According to the New York Times, and other sources, the OpenAg project, led by Harper, was being used through various meetings between Ito and Epstein to get Epstein to invest more than the half million the MIT Media Lab was already receiving from him in “discretionary” funds — funds MIT was not aware of. As this became known, the work of the lab itself came under scrutiny, and that scrutiny is still in progress even though the lab shut down at the end of April with Harper’s departure.

Here’s the clincher. MIT began a thorough investigation of its Media Lab after firing the director over the Epstein financial ties, and along with that, is investigating Harper’s OpenAg project. Portions of the investigation were reported on in May of 2020 by various science journals and even the New York Times, indicating Harper’s OpenAg project released water from its “computerized plant boxes” with too much nitrogen, well beyond the levels they were permitted to release, and it went to an underground well. A researcher on-site blew the whistle with local authorities, resulting in a $25,000 fine.
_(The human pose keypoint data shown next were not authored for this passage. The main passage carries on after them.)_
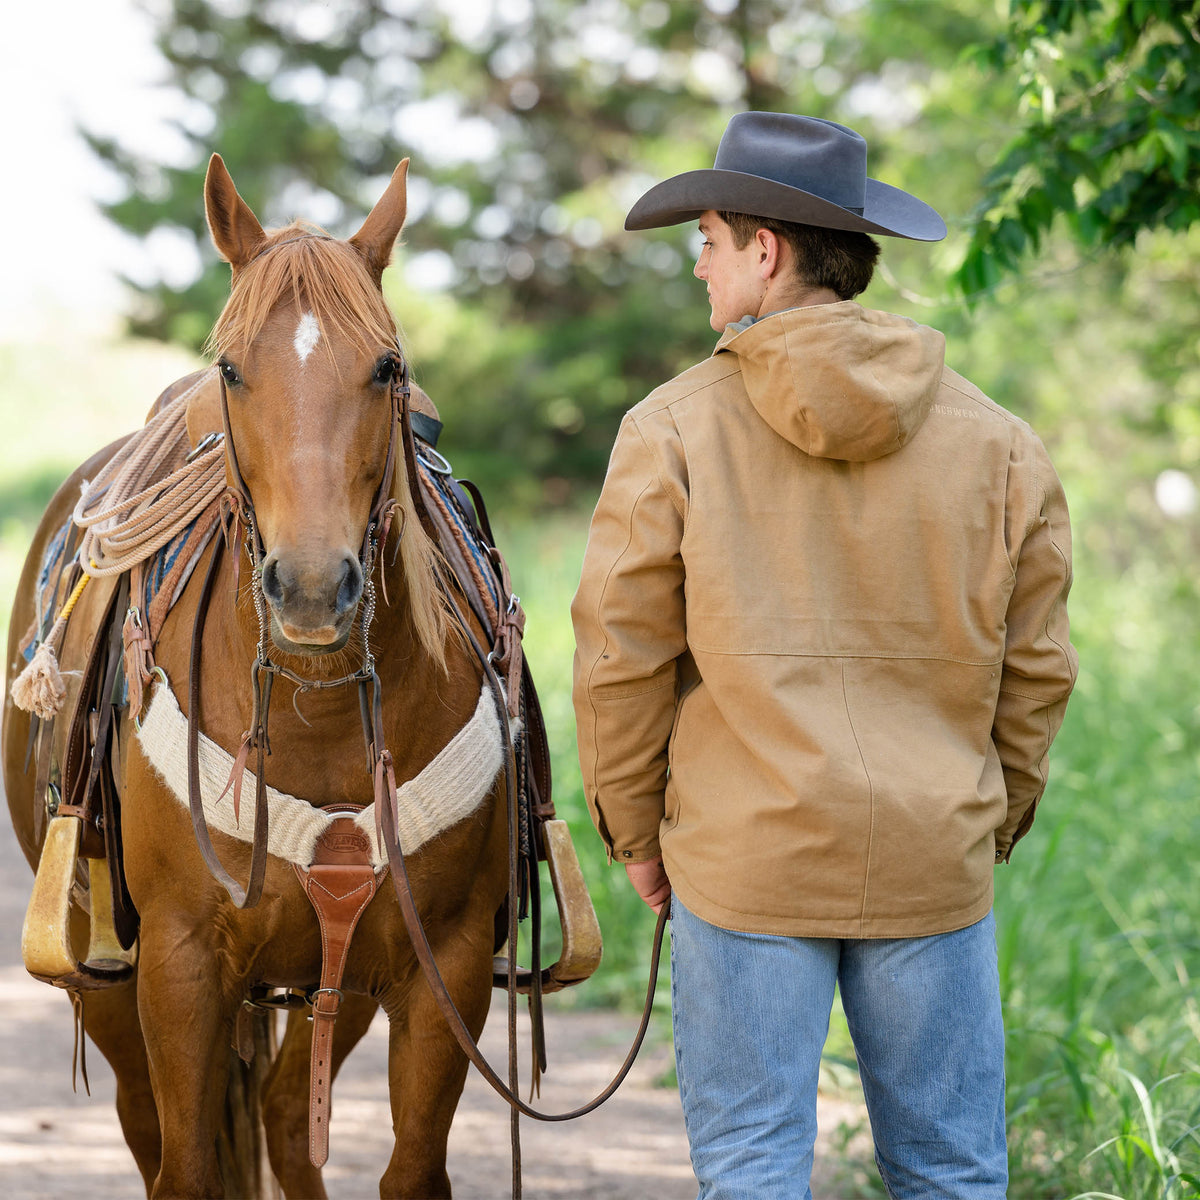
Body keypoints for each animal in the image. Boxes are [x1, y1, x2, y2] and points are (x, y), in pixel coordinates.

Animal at [3, 154, 515, 1198]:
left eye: (388, 367)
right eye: (235, 368)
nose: (313, 587)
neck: (319, 707)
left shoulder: (442, 965)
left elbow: (411, 1168)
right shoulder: (178, 967)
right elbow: (189, 1167)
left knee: (283, 1111)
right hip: (110, 980)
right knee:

He was reprimanded in an email from Harper for jeopardizing the future of the project, the report indicated.

In addition, Harper’s computerized artificial intelligence plant boxes, that were showcased on 60 Minutes and National Geographic as well as other high profile outlets, never really worked, according to researchers in the lab, who were interviewed by ProPublica, a non-profit journalism entity judged high in their accuracy based on evidentiary reporting.

What we are learning is concerning. Harper, in this Undeniably Dairy Scale for Good position, may be the very person to work with Vilsack and McCloskey on what practices dairy farmers (most likely via the FARM program) must implement in order to remain part of “U.S. Dairy” by meeting their environmental benchmarks on soil, air, and water. That’s being funded with dairy producer checkoff funds, and there is a big question mark behind the name of the new hire on implementation. Does he really know anything about those three resources – and how to really produce real food while stewarding those resources?